* Your task: Locate the word "travel" in the data below, then copy every line that holds it.

* Given information:
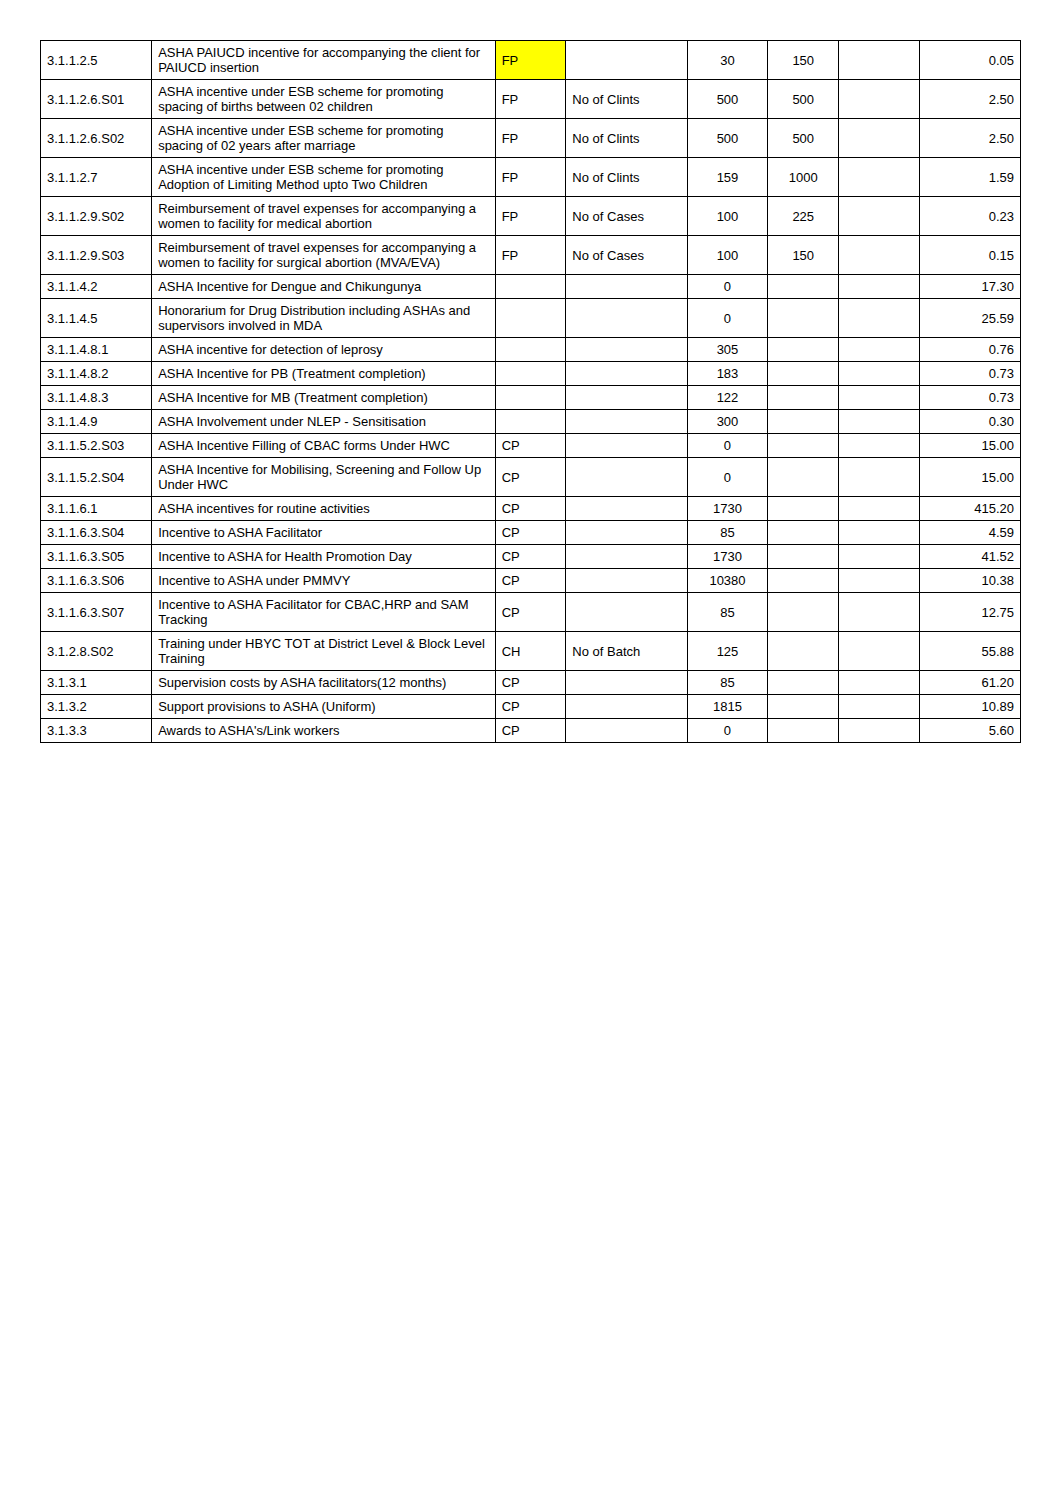| 3.1.1.2.5 | ASHA PAIUCD incentive for accompanying the client for PAIUCD insertion | FP | | 30 | 150 | | 0.05 |
| 3.1.1.2.6.S01 | ASHA incentive under ESB scheme for promoting spacing of births between 02 children | FP | No of Clints | 500 | 500 | | 2.50 |
| 3.1.1.2.6.S02 | ASHA incentive under ESB scheme for promoting spacing of 02 years after marriage | FP | No of Clints | 500 | 500 | | 2.50 |
| 3.1.1.2.7 | ASHA incentive under ESB scheme for promoting Adoption of Limiting Method upto Two Children | FP | No of Clints | 159 | 1000 | | 1.59 |
| 3.1.1.2.9.S02 | Reimbursement of travel expenses for accompanying a women to facility for medical abortion | FP | No of Cases | 100 | 225 | | 0.23 |
| 3.1.1.2.9.S03 | Reimbursement of travel expenses for accompanying a women to facility for surgical abortion (MVA/EVA) | FP | No of Cases | 100 | 150 | | 0.15 |
| 3.1.1.4.2 | ASHA Incentive for Dengue and Chikungunya | | | 0 | | | 17.30 |
| 3.1.1.4.5 | Honorarium for Drug Distribution including ASHAs and supervisors involved in MDA | | | 0 | | | 25.59 |
| 3.1.1.4.8.1 | ASHA incentive for detection of leprosy | | | 305 | | | 0.76 |
| 3.1.1.4.8.2 | ASHA Incentive for PB (Treatment completion) | | | 183 | | | 0.73 |
| 3.1.1.4.8.3 | ASHA Incentive for MB (Treatment completion) | | | 122 | | | 0.73 |
| 3.1.1.4.9 | ASHA Involvement under NLEP - Sensitisation | | | 300 | | | 0.30 |
| 3.1.1.5.2.S03 | ASHA Incentive Filling of CBAC forms Under HWC | CP | | 0 | | | 15.00 |
| 3.1.1.5.2.S04 | ASHA Incentive for Mobilising, Screening and Follow Up Under HWC | CP | | 0 | | | 15.00 |
| 3.1.1.6.1 | ASHA incentives for routine activities | CP | | 1730 | | | 415.20 |
| 3.1.1.6.3.S04 | Incentive to ASHA Facilitator | CP | | 85 | | | 4.59 |
| 3.1.1.6.3.S05 | Incentive to ASHA for Health Promotion Day | CP | | 1730 | | | 41.52 |
| 3.1.1.6.3.S06 | Incentive to ASHA under PMMVY | CP | | 10380 | | | 10.38 |
| 3.1.1.6.3.S07 | Incentive to ASHA Facilitator for CBAC,HRP and SAM Tracking | CP | | 85 | | | 12.75 |
| 3.1.2.8.S02 | Training under HBYC TOT at District Level & Block Level Training | CH | No of Batch | 125 | | | 55.88 |
| 3.1.3.1 | Supervision costs by ASHA facilitators(12 months) | CP | | 85 | | | 61.20 |
| 3.1.3.2 | Support provisions to ASHA (Uniform) | CP | | 1815 | | | 10.89 |
| 3.1.3.3 | Awards to ASHA's/Link workers | CP | | 0 | | | 5.60 |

* Response to the exercise:
| 3.1.1.2.9.S02 | Reimbursement of travel expenses for accompanying a women to facility for medical abortion | FP | No of Cases | 100 | 225 | | 0.23 |
| 3.1.1.2.9.S03 | Reimbursement of travel expenses for accompanying a women to facility for surgical abortion (MVA/EVA) | FP | No of Cases | 100 | 150 | | 0.15 |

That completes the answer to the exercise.